All electronic, magnetic and structural properties of a material are altered near an interface between two materials due to the broken translational symmetry and the influence that one material can have another. In some cases these changes are small and confined to just a few atomic layers while in other situations changes in collective behaviour are profound and extend over many nanometers or even microns.

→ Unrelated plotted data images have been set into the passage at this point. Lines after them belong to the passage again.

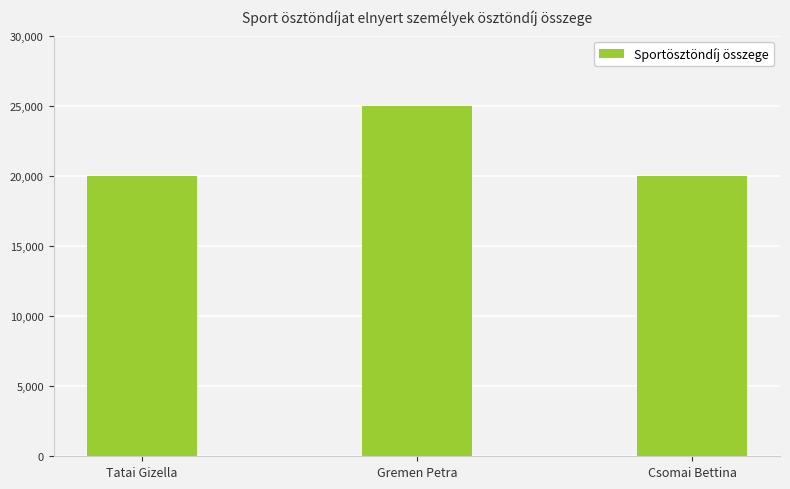

Between Gremen Petra and Csomai Bettina, which is larger?

Gremen Petra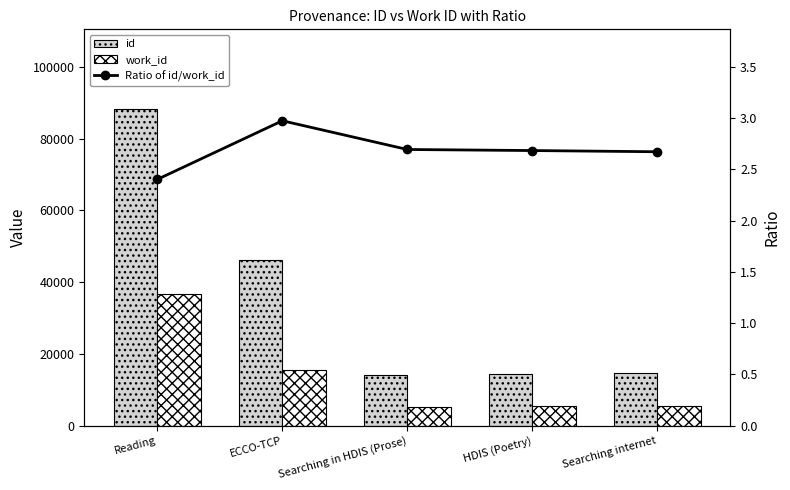

True or false: work_id has a value of 36777.0 at Reading.

True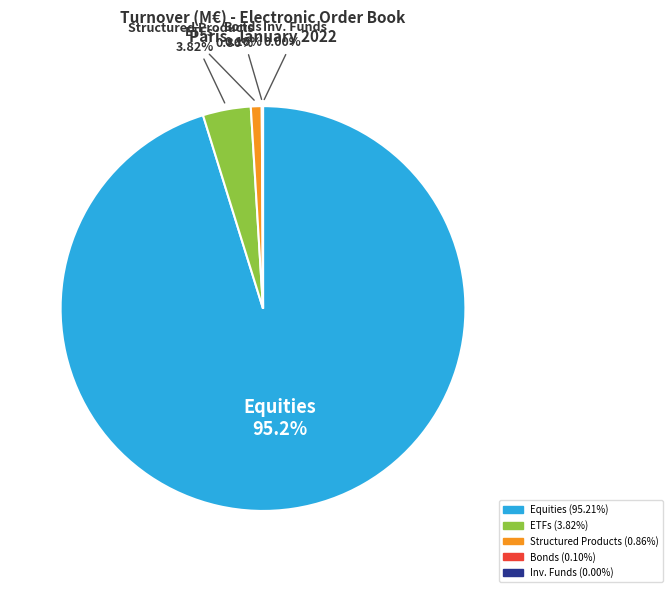

To the nearest percent, what is the difference between the largest and smallest slice percentages?

95%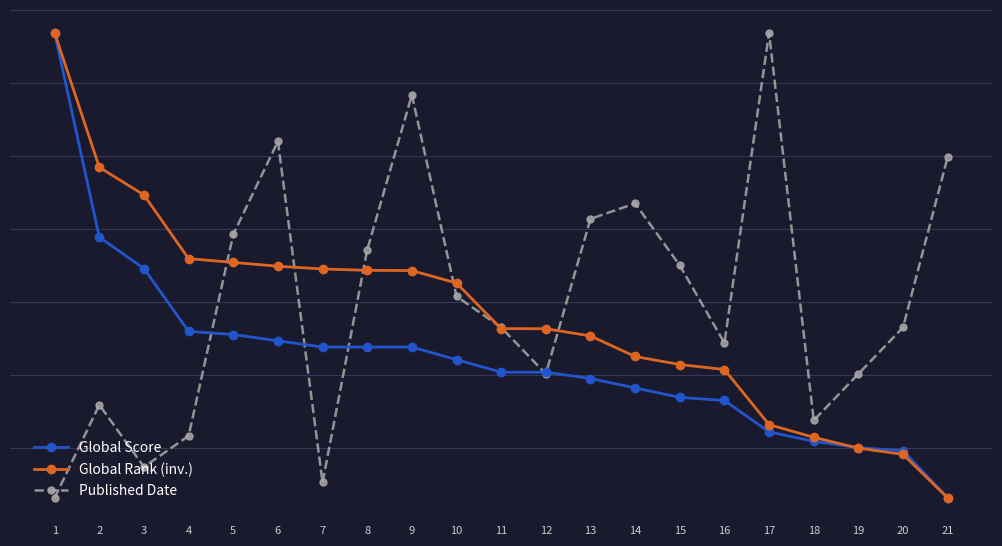

The value of Global Score at 20 is 0.1. True or false?

True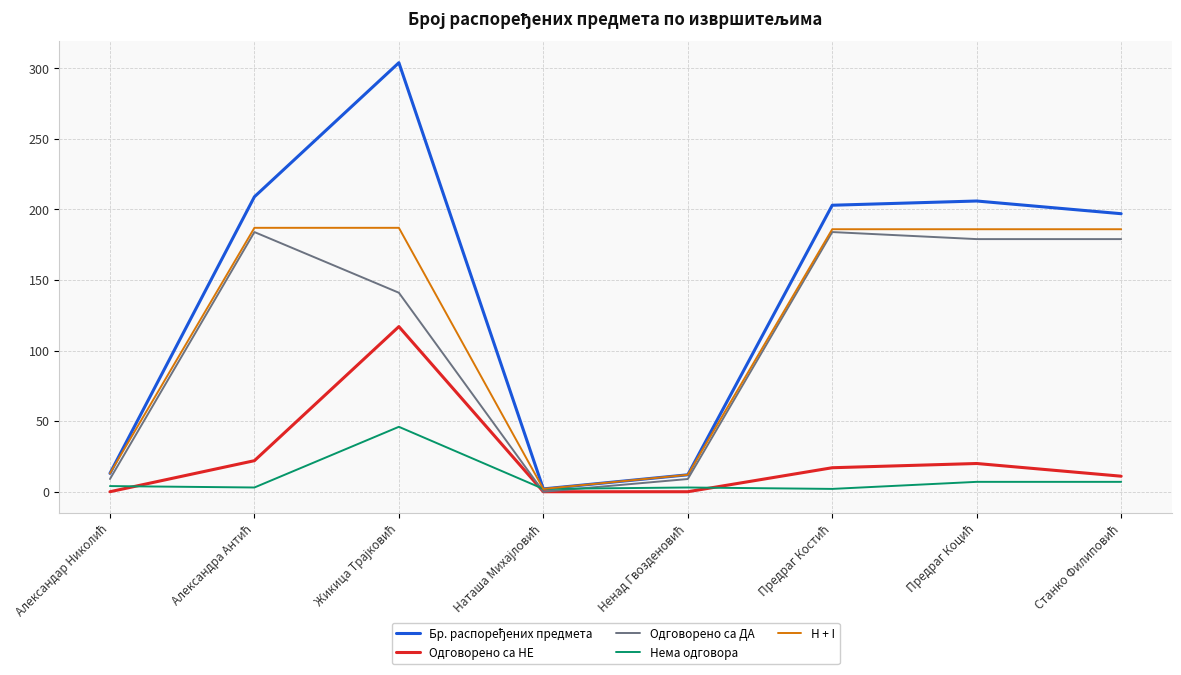

How many lines are shown in the chart?

5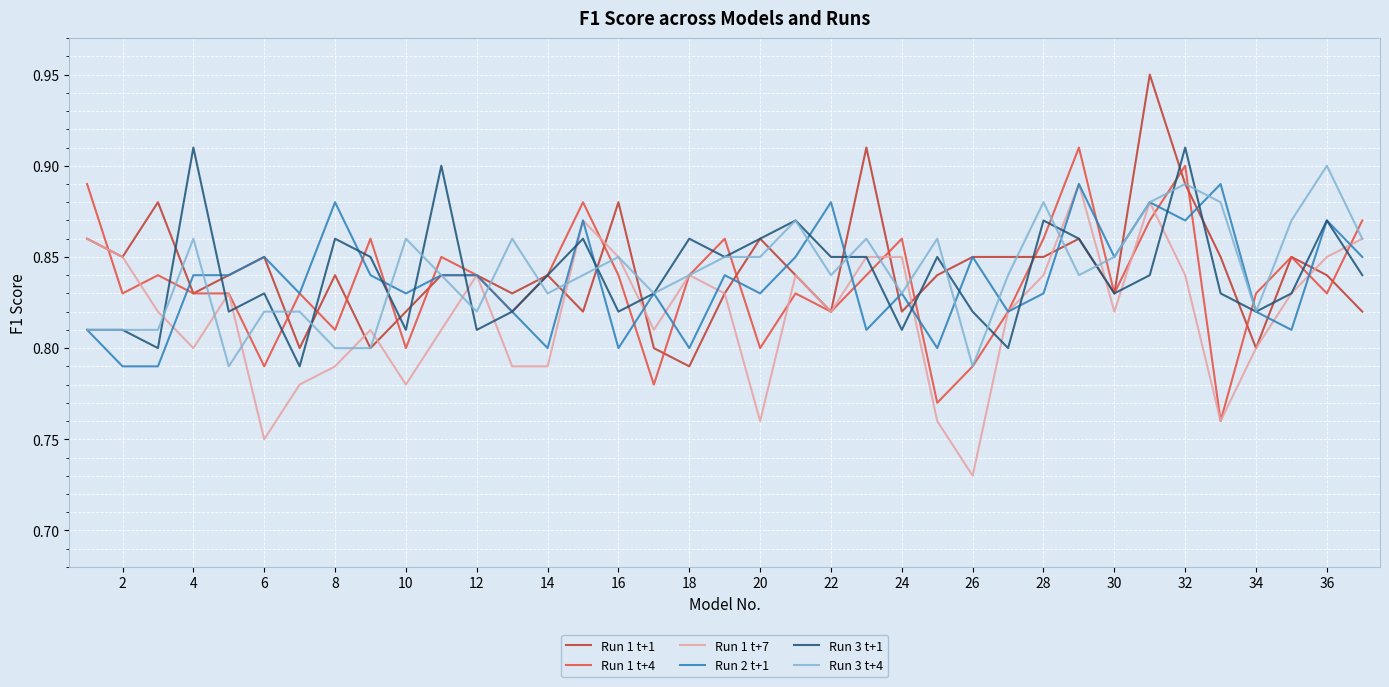

Count the Run 3 t+1 values in the range 0 to 1.

37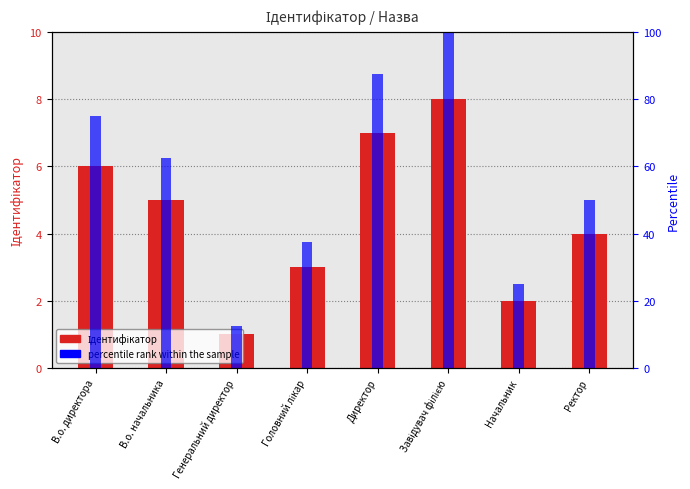

Which has a higher value, Директор or Генеральний директор?

Директор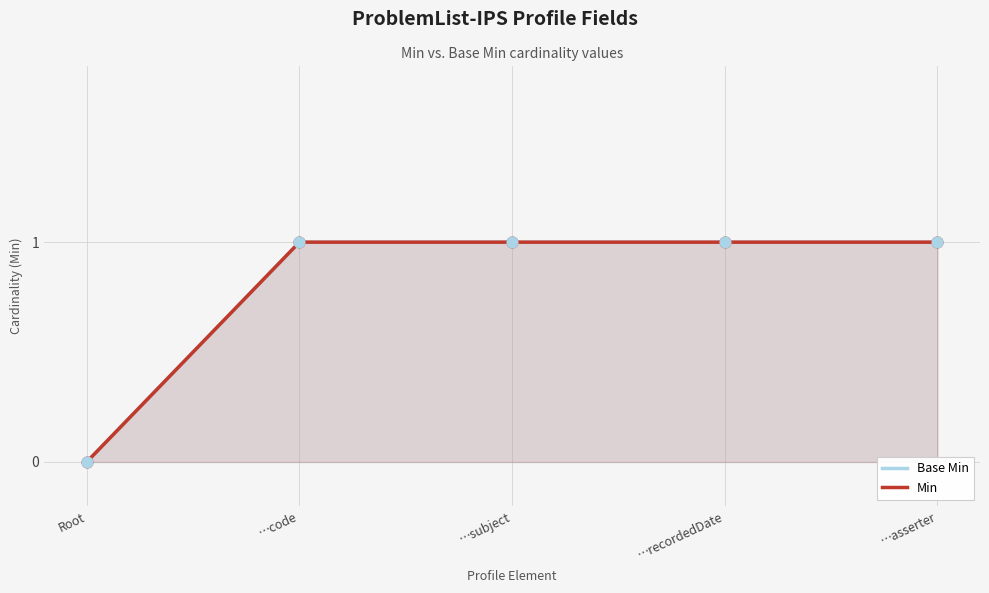

Which series contains the highest Y value?

Base Min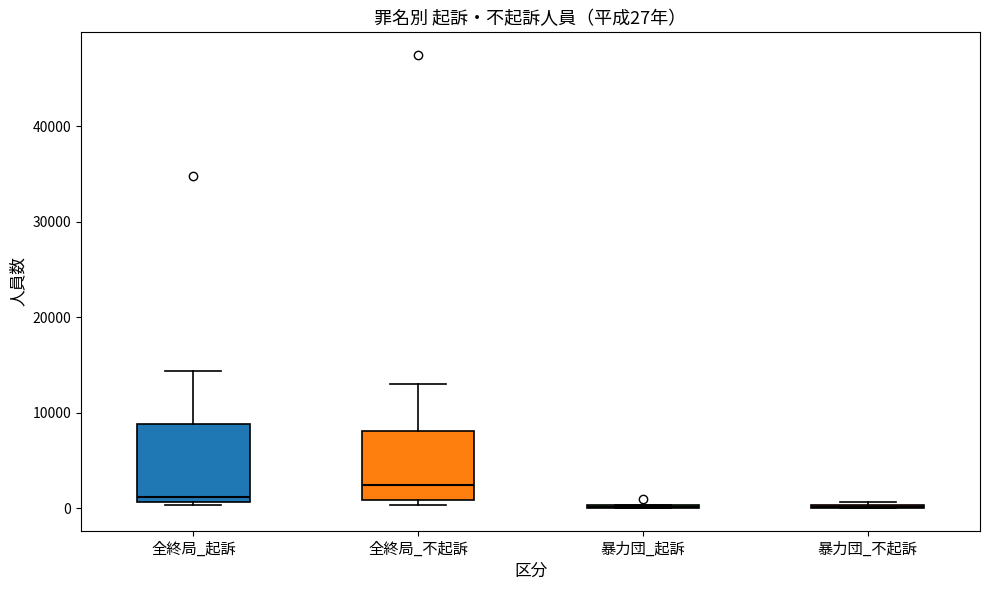

Which box is the tallest, from its lower edge to its upper edge?

全終局_起訴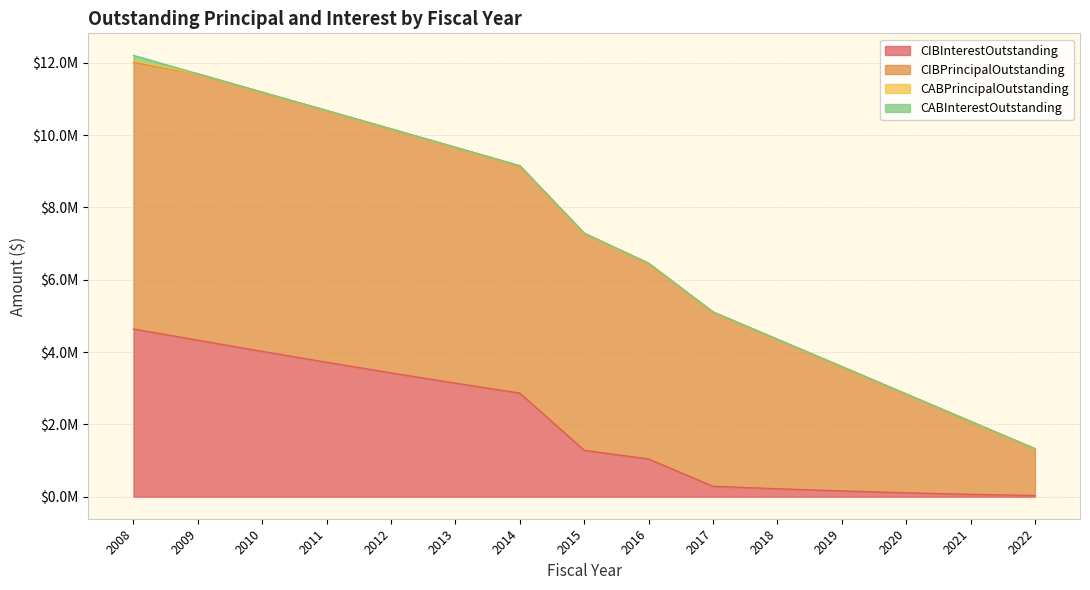

At which label does CIBPrincipalOutstanding first exceed 6005000?

2008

Giant magnetoresistance in magnetic multilayers and the profound impact this discovery has had on magnetic storage is one notable example. There are only a few experimental methods which are capable of probing local properties in a depth resolved manner. We have developed one of these in Canada at TRIUMF called depth-resolved beta-detected NMR (nuclear magnetic resonance). The only other similar method is low energy muon spin rotation/relaxation which can only be performed at the Paul Scherrer Institute (PSI) in Switzerland. The two methods are the same in principle but provide complementary information, due to the different time scales of the radioactive probe in each case. The muon has a mean lifetime of 2.2 microsec whereas a radioactive nucleus such as 8Li has a mean lifetime of 1.2 s. In both cases the observed quantity is the time evolution of the muon (or nuclear) polarization, which is broadcast through the emission of a high energy beta particle from the radioactive probe. Both may be regarded as a special form of magnetic resonance.
Both are ideally suited to studies in thin films and interfaces because they require roughly 10 orders of magnitude fewer spins than conventional NMR. Our goal is to explore electronic properties of interfaces of quantum materials (where electrons exhibit coherent collective effects such as superconductivity) using newly developed nuclear methods.